→ Task
Below are the records. Gather each line that holds "texture".

→ Provided data
--

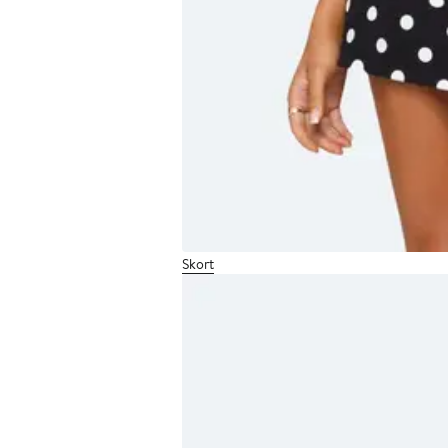
Skort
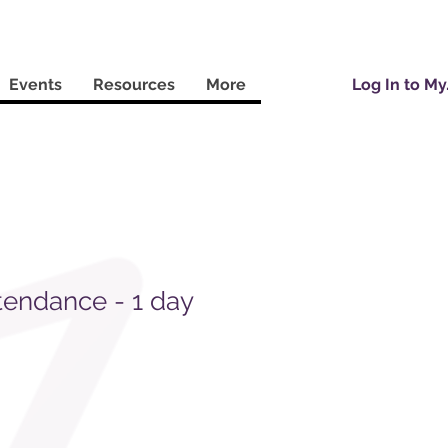
Events
Resources
More
Log In to M
tendance - 1 day
Sale
Price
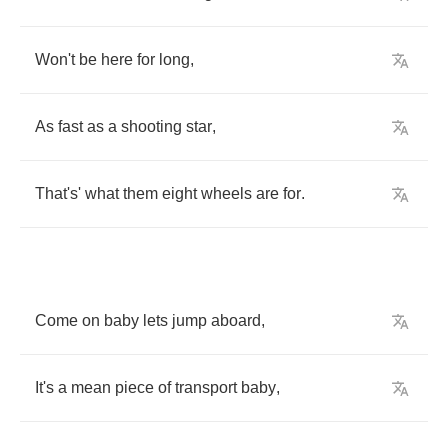
Won't
be
here
for
long
,
As
fast
as
a
shooting
star
,
That's'
what
them
eight
wheels
are
for
.
Come
on
baby
lets
jump
aboard
,
It's
a
mean
piece
of
transport
baby
,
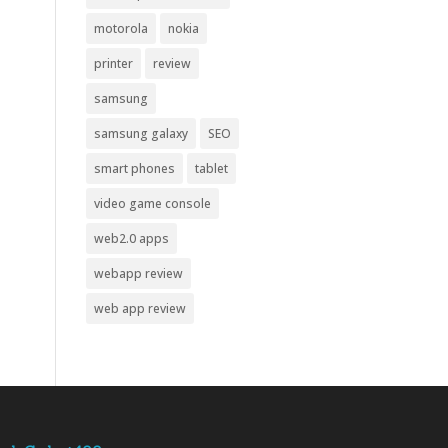
motorola
nokia
printer
review
samsung
samsung galaxy
SEO
smart phones
tablet
video game console
web2.0 apps
webapp review
web app review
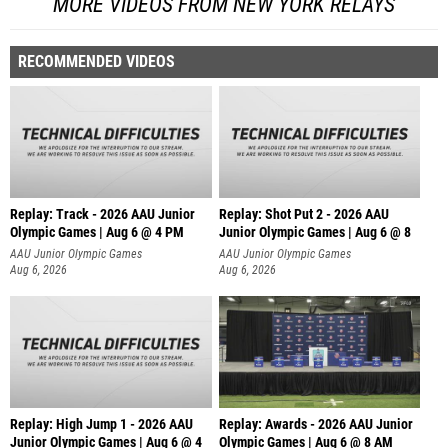
MORE VIDEOS FROM NEW YORK RELAYS
RECOMMENDED VIDEOS
Replay: Track - 2026 AAU Junior
Replay: Shot Put 2 - 2026 AAU
Olympic Games | Aug 6 @ 4 PM
Junior Olympic Games | Aug 6 @ 8
A
AAU Junior Olympic Games
AAU Junior Olympic Games
Aug 6, 2026
Aug 6, 2026
Replay: High Jump 1 - 2026 AAU
Replay: Awards - 2026 AAU Junior
Junior Olympic Games | Aug 6 @ 4
Olympic Games | Aug 6 @ 8 AM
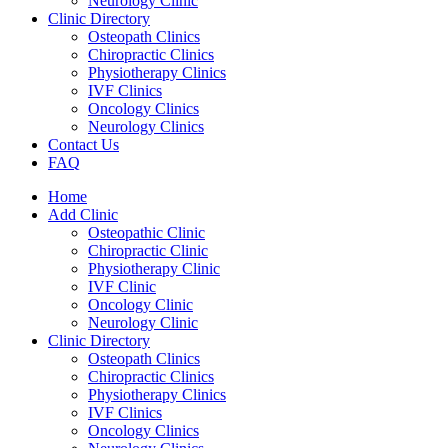
Neurology Clinic
Clinic Directory
Osteopath Clinics
Chiropractic Clinics
Physiotherapy Clinics
IVF Clinics
Oncology Clinics
Neurology Clinics
Contact Us
FAQ
Home
Add Clinic
Osteopathic Clinic
Chiropractic Clinic
Physiotherapy Clinic
IVF Clinic
Oncology Clinic
Neurology Clinic
Clinic Directory
Osteopath Clinics
Chiropractic Clinics
Physiotherapy Clinics
IVF Clinics
Oncology Clinics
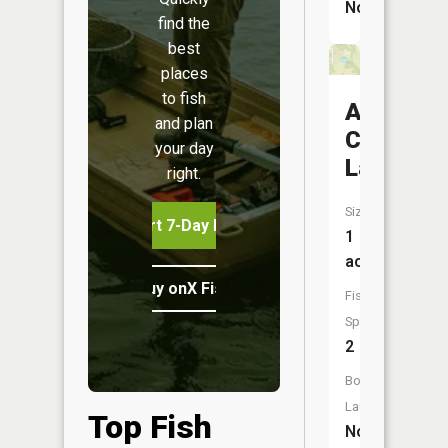
No
find the
best
places
to fish
Arma
and plan
City
your day
Lake
right.
Size:
Start 7-Day Free Trial
1
acres
Buy onX Fish Midwest
Fish
Species:
2
Boat
Launch:
Top Fish
No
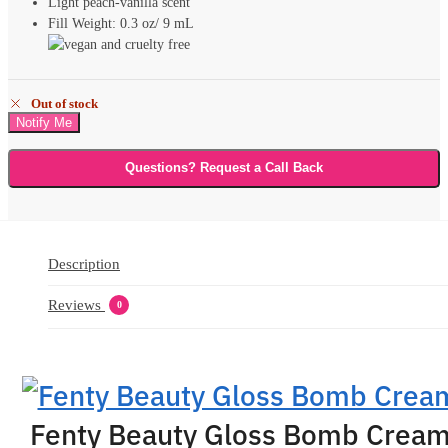
Light peach-vanilla scent
Fill Weight: 0.3 oz/ 9 mL
Out of stock
Questions? Request a Call Back
Description
Reviews
0
Fenty Beauty Gloss Bomb Crea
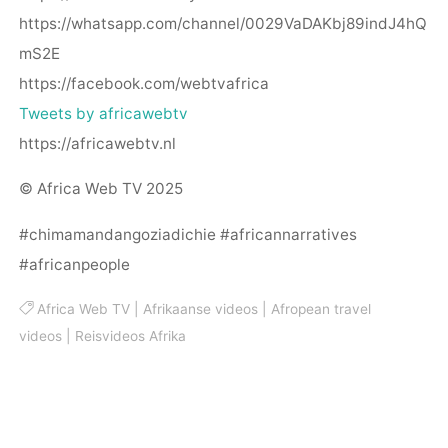
https://whatsapp.com/channel/0029VaDAKbj89indJ4hQ
mS2E
https://facebook.com/webtvafrica
Tweets by africawebtv
https://africawebtv.nl
© Africa Web TV 2025
#chimamandangoziadichie #africannarratives
#africanpeople
Africa Web TV
|
Afrikaanse videos
|
Afropean travel
videos
|
Reisvideos Afrika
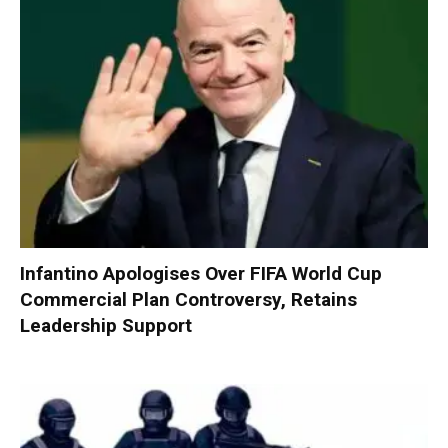
Infantino Apologises Over FIFA World Cup
Commercial Plan Controversy, Retains
Leadership Support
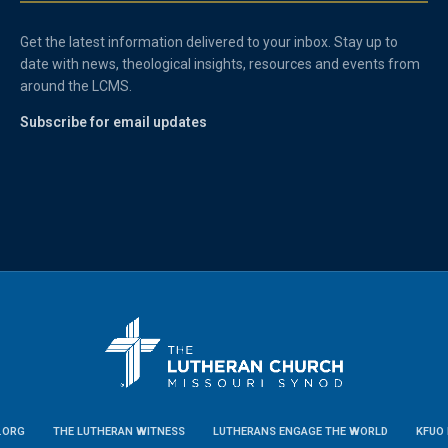
Get the latest information delivered to your inbox. Stay up to
date with news, theological insights, resources and events from
around the LCMS.
Subscribe for email updates
.ORG
THE LUTHERAN WITNESS
LUTHERANS ENGAGE THE WORLD
KFUO 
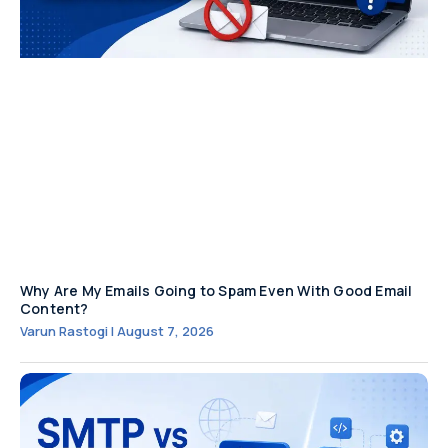
Why Are My Emails Going to Spam Even With Good Email
Content?
Varun Rastogi
August 7, 2026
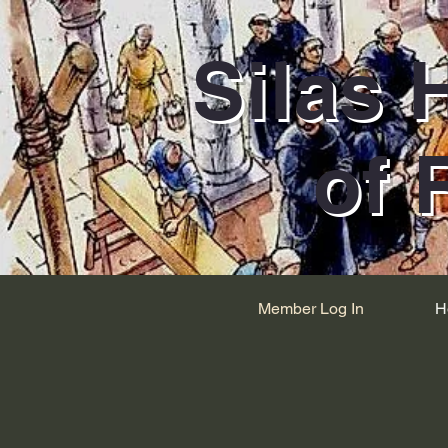
Silas 
of 
Member Log In
H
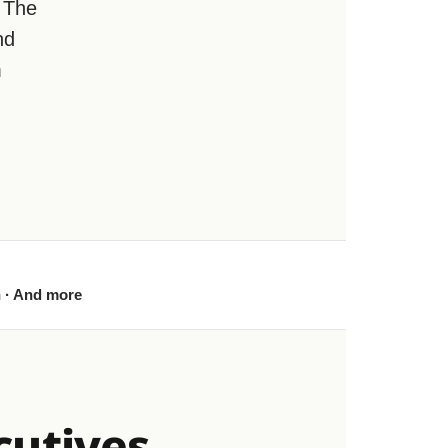
 The
nd
m
h · And more
cutives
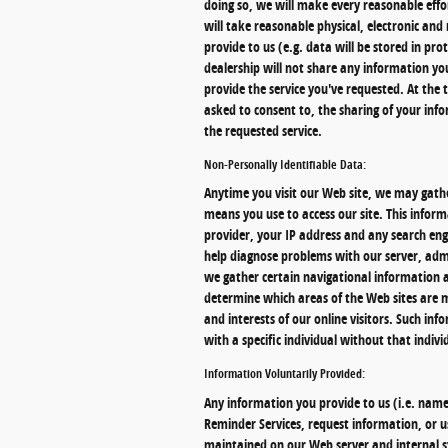
doing so, we will make every reasonable effor
will take reasonable physical, electronic a
provide to us (e.g. data will be stored in pr
dealership will not share any information y
provide the service you've requested. At the t
asked to consent to, the sharing of your info
the requested service.
Non-Personally Identifiable Data:
Anytime you visit our Web site, we may gathe
means you use to access our site. This infor
provider, your IP address and any search eng
help diagnose problems with our server, admi
we gather certain navigational information 
determine which areas of the Web sites are mo
and interests of our online visitors. Such inf
with a specific individual without that indivi
Information Voluntarily Provided:
Any information you provide to us (i.e. name,
Reminder Services, request information, or us
maintained on our Web server and internal s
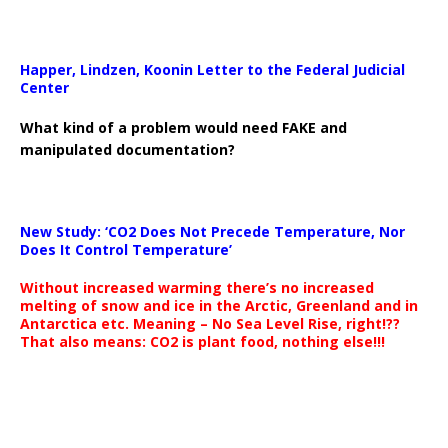
Happer, Lindzen, Koonin Letter to the Federal Judicial
Center
What kind of a problem would need FAKE and
manipulated documentation?
New Study: ‘CO2 Does Not Precede Temperature, Nor
Does It Control Temperature’
Without increased warming there’s no increased
melting of snow and ice in the Arctic, Greenland and in
Antarctica etc. Meaning – No Sea Level Rise, right!??
That also means: CO2 is plant food, nothing else!!!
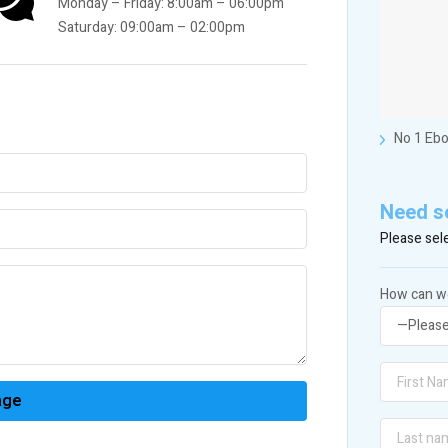
Monday – Friday: 8:00am – 06:00pm
Saturday: 09:00am – 02:00pm
No 1 Ebo
Need s
Please sele
How can we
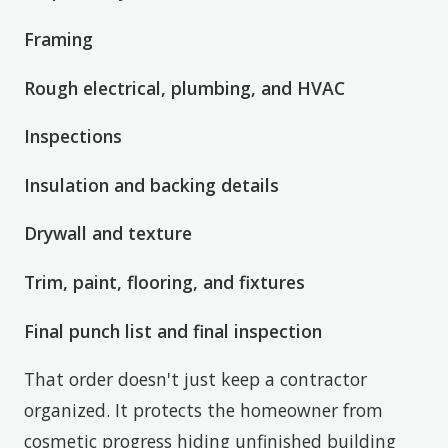
Framing
Rough electrical, plumbing, and HVAC
Inspections
Insulation and backing details
Drywall and texture
Trim, paint, flooring, and fixtures
Final punch list and final inspection
That order doesn't just keep a contractor
organized. It protects the homeowner from
cosmetic progress hiding unfinished building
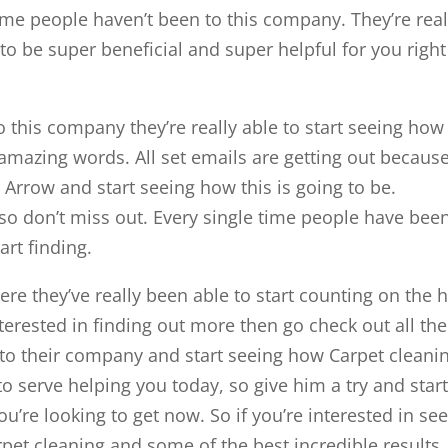
ime people haven’t been to this company. They’re real
 to be super beneficial and super helpful for you right
 this company they’re really able to start seeing how
nt amazing words. All set emails are getting out becaus
Arrow and start seeing how this is going to be.
so don’t miss out. Every single time people have bee
art finding.
re they’ve really been able to start counting on the 
interested in finding out more then go check out all the
g to their company and start seeing how Carpet cleani
to serve helping you today, so give him a try and star
u’re looking to get now. So if you’re interested in se
pet cleaning and some of the best incredible results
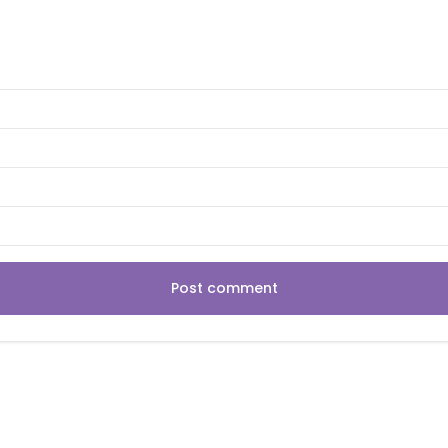
Post comment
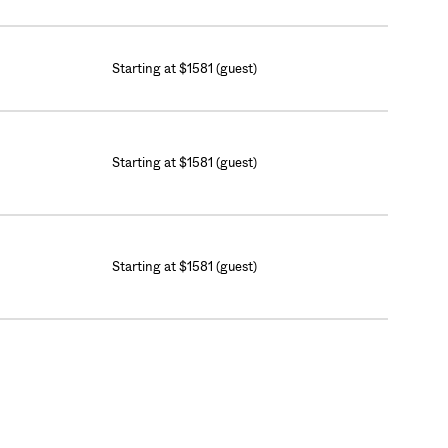
Starting at $1581 (guest)
Starting at $1581 (guest)
Starting at $1581 (guest)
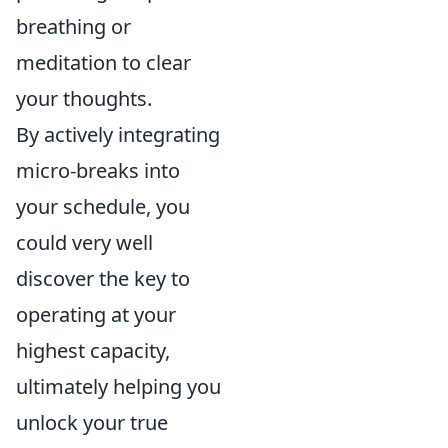
breathing or
meditation to clear
your thoughts.
By actively integrating
micro-breaks into
your schedule, you
could very well
discover the key to
operating at your
highest capacity,
ultimately helping you
unlock your true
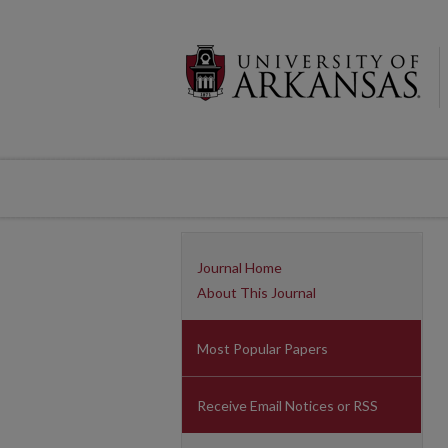
Journal Home
About This Journal
Most Popular Papers
Receive Email Notices or RSS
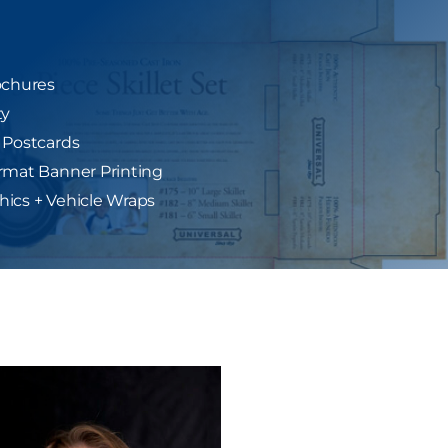
ochures
ty
 Postcards
rmat Banner Printing
ics + Vehicle Wraps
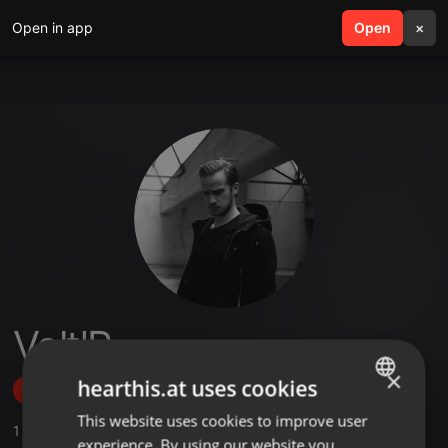
Open in app
search
Open
menu
×
Volt'R
×
hearthis.at uses cookies
Follow
This website uses cookies to improve user
ENGLISH
1
Sounds
,
5
Followers
experience. By using our website you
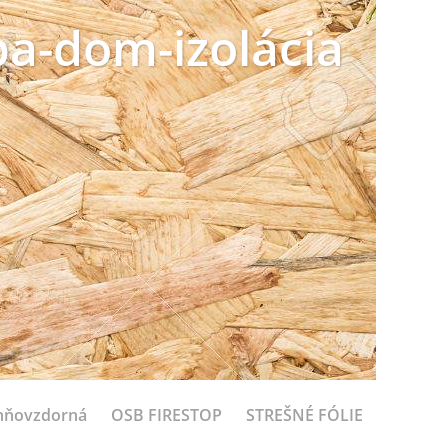
a-dom-izolácia
hňovzdorná
OSB FIRESTOP
STREŠNÉ FÓLIE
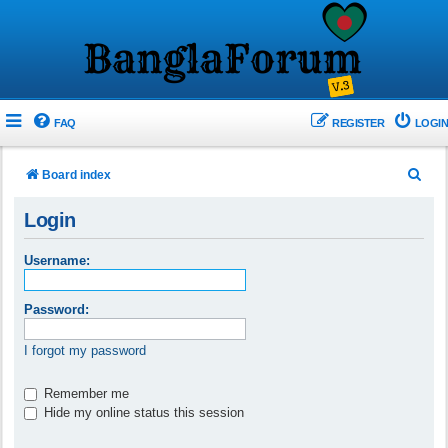
FAQ
REGISTER
LOGIN
S
Board index
e
Login
a
r
Username:
c
h
Password:
I forgot my password
Remember me
Hide my online status this session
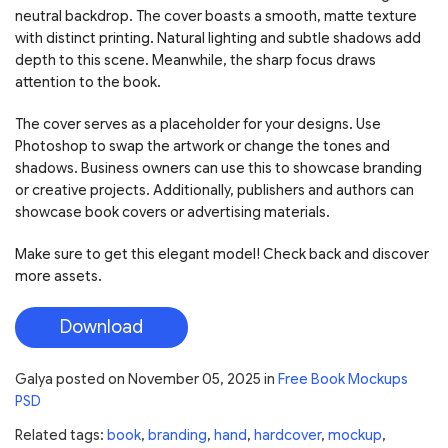
neutral backdrop. The cover boasts a smooth, matte texture
with distinct printing. Natural lighting and subtle shadows add
depth to this scene. Meanwhile, the sharp focus draws
attention to the book.
The cover serves as a placeholder for your designs. Use
Photoshop to swap the artwork or change the tones and
shadows. Business owners can use this to showcase branding
or creative projects. Additionally, publishers and authors can
showcase book covers or advertising materials.
Make sure to get this elegant model! Check back and discover
more assets.
Download
Galya
posted on
November 05, 2025
in
Free Book Mockups
PSD
Related tags:
book
,
branding
,
hand
,
hardcover
,
mockup
,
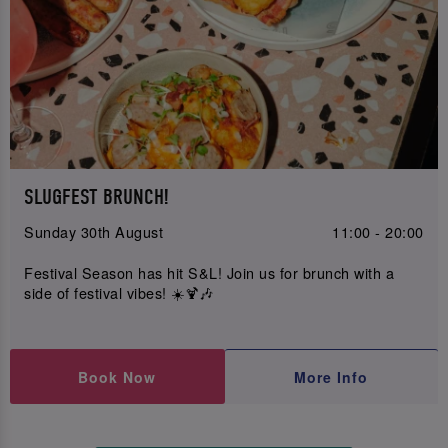
SLUGFEST BRUNCH!
Sunday 30th August
11:00 - 20:00
Festival Season has hit S&L! Join us for brunch with a
side of festival vibes! ☀️🍹🎶
Book Now
More Info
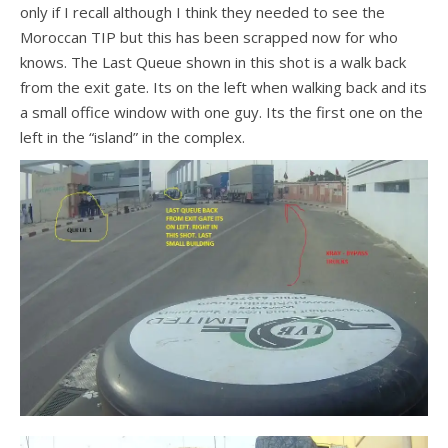
only if I recall although I think they needed to see the
Moroccan TIP but this has been scrapped now for who
knows. The Last Queue shown in this shot is a walk back
from the exit gate. Its on the left when walking back and its
a small office window with one guy. Its the first one on the
left in the “island” in the complex.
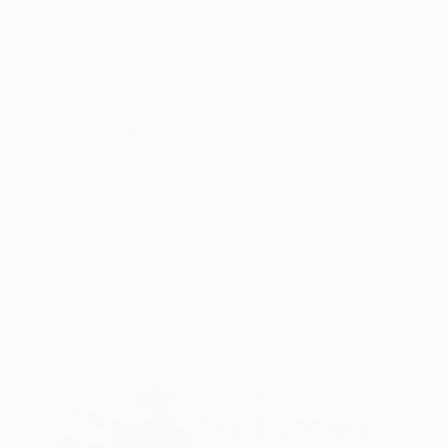
Acrylic on Canvas
Acrylic on Canvas
57.1 x 41.3 in
54.3 x 55.1 in
ABOUT THE ARTWORK
DETAILS AND DIMENSI
This painting is inspired by the legendary Form
crash during the race in Imola Italy. Senna wa
down deep that he will end his life on the race 
Year Created:
2017
Subject:
Car
Styles:
Abstract
,
Conceptual
,
Mo
Mediums:
Acrylic
,
Canvas
Need more information?
Contact us.
ABOUT THE ARTIST
Ariel Zachor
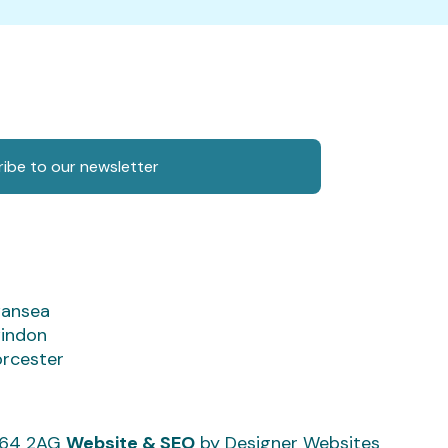
ibe to our newsletter
ansea
indon
rcester
CF64 2AG
Website & SEO
by Designer Websites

--

→ Exercise result
Drywall and texture
neutral backdrop. The cover boasts a smooth, matte texture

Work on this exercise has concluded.